La botte di gloria l’avrebbe riservata al raggiungimento della sedia regia, nel momento in cui avrebbe arringato la folla, quella stessa che accorreva alle processioni e ai funerali.
Giunto il giorno dell’inaugurazione, l’uomo si presentò inaspettatamente dalla prima porta della parete destra: gli amici ballando sincopato e sbucciandosi le mani urlarono per la prima volta gloria e il suo nome ed egli sentì gorgogliare nella strozza un bel fiasco di gloria; si nascose e ricomparve sulla seconda porta: l’uomo assaporò un fiasco e mezzo di gloria:
– Troppo – esclamò – mi devo controllare-
Scomparve e riapparve sulla terza porta: uno scroscio di applausi gli fece tracannare due fiaschi di gloria, tanto che vacillò mezzo ubriaco.
Barcollando, raggiunse, un po’ in alto, la regia sedia, si voltò verso la folla per bersi tutta di colpo la botte di gloria ormai a portata di mano.
Una beghina in prima fila, distratta, appena lo vide, con fervore, intonò :

Già chi sezis collocadu/In cussa sedia de onore
Siades nostru avvocadu./Costantinu Imperatore

(Già che siete collocato/In quella sedia di onore
Siate nostro avvocato/Costantino Imperatore)

L’uomo si rabbuiò, illividì, barcollò, stramazzò per tutta la sua lunghezza sugli scalini fino ai piedi delle autorità e dei presenti , ebbe solo tempo di mormorare:
– La botte… di gloria… è avvelenata- e spirò.




La sua anima, tradita dall’invidia per il Santo Imperatore, fu presa da una masnada di diavoli e rinchiusa in un’enorme botte di gloria sotto vuoto spinto.
I funerali furono mesti.

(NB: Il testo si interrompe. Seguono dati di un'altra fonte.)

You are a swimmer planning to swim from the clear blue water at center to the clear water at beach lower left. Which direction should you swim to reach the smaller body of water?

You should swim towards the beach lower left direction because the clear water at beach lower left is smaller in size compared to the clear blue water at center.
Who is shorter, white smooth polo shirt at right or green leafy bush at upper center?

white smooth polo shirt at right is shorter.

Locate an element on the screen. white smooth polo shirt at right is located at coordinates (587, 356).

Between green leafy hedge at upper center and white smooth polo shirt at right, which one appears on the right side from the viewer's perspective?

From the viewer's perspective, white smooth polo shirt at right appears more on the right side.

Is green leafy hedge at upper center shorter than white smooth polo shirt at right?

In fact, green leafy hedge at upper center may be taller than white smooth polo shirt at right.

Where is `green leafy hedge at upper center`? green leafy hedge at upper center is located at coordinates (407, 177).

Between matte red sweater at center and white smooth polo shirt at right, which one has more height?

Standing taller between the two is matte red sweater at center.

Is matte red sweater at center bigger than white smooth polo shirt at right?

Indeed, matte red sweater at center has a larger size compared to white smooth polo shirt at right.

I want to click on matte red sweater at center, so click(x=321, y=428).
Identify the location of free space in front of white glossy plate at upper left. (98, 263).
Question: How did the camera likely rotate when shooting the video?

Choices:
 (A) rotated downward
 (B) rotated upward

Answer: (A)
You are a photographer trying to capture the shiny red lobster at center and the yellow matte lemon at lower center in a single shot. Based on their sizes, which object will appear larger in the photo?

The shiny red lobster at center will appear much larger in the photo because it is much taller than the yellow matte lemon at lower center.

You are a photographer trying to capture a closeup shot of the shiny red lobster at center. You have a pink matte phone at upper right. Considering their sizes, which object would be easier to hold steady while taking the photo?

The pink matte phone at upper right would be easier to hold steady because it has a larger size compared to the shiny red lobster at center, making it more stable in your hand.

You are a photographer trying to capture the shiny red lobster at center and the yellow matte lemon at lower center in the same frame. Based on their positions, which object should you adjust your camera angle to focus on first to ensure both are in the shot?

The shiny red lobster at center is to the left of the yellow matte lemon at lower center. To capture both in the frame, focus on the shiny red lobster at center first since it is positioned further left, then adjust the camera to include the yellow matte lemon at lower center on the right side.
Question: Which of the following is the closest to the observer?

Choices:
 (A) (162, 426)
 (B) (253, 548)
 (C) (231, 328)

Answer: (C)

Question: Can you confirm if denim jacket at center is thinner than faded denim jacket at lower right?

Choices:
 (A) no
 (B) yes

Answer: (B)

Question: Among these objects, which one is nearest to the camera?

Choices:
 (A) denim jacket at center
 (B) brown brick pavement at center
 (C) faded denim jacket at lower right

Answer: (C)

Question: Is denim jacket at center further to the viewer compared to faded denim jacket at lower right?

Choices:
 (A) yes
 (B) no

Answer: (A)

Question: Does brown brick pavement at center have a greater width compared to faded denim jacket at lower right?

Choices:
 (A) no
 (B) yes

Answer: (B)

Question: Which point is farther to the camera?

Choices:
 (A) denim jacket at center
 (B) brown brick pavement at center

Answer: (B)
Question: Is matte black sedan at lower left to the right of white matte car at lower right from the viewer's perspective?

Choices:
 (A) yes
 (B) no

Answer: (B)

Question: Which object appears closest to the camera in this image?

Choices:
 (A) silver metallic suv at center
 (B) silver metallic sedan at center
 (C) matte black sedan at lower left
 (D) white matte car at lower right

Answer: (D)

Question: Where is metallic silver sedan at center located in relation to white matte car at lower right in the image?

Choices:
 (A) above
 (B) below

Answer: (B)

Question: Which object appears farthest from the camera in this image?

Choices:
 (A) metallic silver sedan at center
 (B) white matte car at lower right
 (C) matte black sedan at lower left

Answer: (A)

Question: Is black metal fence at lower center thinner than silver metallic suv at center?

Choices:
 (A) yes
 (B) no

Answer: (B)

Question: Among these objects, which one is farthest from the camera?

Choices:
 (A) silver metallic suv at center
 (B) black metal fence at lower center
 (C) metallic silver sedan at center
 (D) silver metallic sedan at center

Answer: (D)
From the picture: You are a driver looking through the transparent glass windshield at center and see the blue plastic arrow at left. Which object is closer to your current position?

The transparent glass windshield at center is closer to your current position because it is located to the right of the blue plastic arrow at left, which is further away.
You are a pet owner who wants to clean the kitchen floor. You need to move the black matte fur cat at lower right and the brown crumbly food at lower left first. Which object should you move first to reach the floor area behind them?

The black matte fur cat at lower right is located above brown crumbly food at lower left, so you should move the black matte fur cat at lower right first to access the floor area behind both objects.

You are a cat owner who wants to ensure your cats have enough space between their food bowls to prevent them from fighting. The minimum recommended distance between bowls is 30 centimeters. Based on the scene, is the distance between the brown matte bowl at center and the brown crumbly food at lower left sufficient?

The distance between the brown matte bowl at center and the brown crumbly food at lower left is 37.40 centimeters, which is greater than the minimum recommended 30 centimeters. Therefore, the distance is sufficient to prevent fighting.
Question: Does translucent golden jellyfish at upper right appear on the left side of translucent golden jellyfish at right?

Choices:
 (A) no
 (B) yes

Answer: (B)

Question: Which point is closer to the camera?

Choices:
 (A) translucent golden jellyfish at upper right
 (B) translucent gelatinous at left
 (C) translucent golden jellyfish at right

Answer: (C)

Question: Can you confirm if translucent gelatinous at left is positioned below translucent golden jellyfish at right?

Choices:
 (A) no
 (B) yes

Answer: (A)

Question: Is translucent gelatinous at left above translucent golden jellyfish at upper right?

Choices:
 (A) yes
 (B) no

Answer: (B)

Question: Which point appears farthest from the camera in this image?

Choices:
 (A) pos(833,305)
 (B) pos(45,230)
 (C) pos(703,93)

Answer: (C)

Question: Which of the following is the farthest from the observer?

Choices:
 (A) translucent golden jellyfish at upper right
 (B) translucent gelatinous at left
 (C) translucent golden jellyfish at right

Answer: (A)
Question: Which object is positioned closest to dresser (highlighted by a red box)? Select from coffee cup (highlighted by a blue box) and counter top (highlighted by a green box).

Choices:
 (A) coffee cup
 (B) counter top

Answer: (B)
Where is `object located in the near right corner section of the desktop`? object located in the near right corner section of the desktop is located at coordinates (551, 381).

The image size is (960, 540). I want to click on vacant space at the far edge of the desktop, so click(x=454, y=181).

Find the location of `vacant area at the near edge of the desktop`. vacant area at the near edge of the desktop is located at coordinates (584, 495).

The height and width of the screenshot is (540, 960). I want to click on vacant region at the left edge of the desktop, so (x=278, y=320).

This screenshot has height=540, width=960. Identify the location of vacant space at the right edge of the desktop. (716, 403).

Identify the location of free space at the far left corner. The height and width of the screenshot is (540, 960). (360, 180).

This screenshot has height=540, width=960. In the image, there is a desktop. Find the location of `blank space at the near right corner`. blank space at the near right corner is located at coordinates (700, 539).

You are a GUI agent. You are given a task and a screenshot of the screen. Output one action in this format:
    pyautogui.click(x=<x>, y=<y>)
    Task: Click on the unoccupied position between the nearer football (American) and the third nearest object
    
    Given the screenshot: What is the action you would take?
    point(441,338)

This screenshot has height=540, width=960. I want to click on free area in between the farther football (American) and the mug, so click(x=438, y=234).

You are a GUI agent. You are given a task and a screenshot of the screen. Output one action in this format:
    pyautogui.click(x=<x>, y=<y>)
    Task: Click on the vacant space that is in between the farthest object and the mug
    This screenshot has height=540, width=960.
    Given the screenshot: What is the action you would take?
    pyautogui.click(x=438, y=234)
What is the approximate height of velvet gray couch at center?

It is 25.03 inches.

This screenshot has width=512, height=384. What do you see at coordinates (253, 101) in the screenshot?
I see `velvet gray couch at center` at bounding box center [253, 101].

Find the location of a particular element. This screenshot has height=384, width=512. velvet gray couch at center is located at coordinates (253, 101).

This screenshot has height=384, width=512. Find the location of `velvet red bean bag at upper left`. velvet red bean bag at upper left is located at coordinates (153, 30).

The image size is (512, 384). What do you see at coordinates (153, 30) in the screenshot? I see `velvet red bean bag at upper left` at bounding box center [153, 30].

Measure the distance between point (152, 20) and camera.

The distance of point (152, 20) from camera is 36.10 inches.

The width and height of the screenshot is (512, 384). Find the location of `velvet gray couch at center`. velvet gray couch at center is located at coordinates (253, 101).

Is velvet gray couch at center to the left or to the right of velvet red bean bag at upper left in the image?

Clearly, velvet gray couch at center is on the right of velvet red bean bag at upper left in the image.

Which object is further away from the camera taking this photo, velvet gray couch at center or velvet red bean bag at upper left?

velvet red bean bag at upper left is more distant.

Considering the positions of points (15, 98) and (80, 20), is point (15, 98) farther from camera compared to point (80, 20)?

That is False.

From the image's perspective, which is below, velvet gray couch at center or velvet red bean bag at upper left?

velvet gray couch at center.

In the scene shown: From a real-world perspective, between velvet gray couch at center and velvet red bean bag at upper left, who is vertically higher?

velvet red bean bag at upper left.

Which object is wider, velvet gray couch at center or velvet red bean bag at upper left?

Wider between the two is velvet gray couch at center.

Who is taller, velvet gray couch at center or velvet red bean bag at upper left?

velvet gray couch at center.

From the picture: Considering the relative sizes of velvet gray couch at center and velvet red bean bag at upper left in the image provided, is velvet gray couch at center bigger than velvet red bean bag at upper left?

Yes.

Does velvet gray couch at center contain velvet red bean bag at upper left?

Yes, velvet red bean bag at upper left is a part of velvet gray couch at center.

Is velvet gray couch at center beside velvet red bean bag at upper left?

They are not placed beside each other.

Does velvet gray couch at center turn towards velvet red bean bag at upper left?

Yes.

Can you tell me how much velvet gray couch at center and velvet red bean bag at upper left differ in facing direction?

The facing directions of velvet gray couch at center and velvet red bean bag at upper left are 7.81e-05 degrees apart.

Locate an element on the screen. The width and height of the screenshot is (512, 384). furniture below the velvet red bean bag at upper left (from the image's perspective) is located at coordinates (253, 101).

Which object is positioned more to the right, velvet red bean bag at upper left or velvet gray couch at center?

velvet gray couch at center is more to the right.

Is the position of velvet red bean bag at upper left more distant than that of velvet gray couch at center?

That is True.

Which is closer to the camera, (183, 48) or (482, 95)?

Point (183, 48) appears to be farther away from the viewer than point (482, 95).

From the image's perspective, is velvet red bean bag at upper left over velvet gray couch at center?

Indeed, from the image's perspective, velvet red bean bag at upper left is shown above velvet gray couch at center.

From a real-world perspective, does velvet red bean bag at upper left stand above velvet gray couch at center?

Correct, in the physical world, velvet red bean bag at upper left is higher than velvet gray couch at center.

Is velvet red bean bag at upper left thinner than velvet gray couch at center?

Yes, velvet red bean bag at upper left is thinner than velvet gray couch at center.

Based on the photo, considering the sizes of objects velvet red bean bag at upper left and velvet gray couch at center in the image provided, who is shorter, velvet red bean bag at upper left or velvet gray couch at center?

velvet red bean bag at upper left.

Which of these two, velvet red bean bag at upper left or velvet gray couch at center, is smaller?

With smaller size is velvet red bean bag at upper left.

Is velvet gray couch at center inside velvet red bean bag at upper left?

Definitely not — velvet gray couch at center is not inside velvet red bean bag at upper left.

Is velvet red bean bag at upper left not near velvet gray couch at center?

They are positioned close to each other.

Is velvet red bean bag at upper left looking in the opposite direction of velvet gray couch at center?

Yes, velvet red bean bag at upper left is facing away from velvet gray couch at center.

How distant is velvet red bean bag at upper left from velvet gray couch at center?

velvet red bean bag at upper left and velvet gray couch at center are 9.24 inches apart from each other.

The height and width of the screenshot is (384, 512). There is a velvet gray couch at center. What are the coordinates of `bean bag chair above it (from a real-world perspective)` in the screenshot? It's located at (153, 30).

Per volontà dei parenti la sua salma, collocata in una bara di cristallo, a forma di botte, trainata da una carro da buoi, fu collocata in cima al monte più alto del paese quale esempio alle future generazioni.
Essendo l’uomo stravagante, nessuno obiettò, nemmeno il parroco che per volontà dei parenti non potè benedire la salma.
Non passò molto tempo. In un giorno di tempesta, un fulmine si abbattè sulla bara a forma di botte e, ridottala in frantumi, sparse la polvere di cristallo, insieme alle misere spoglie sminuzzate, lungo il pendio del monte, costellato di spuntoni di trachite che, da bruna, si fece rossastra.
I compaesani, presi dal panico, dal giorno dopo chiamarono il monte ” Sa Punta de sa Paza”.
Il lettore che non crede a questa storia, provi a invidiare i santi, così potrà verificare di persona.Anima mia libera, naturalmente!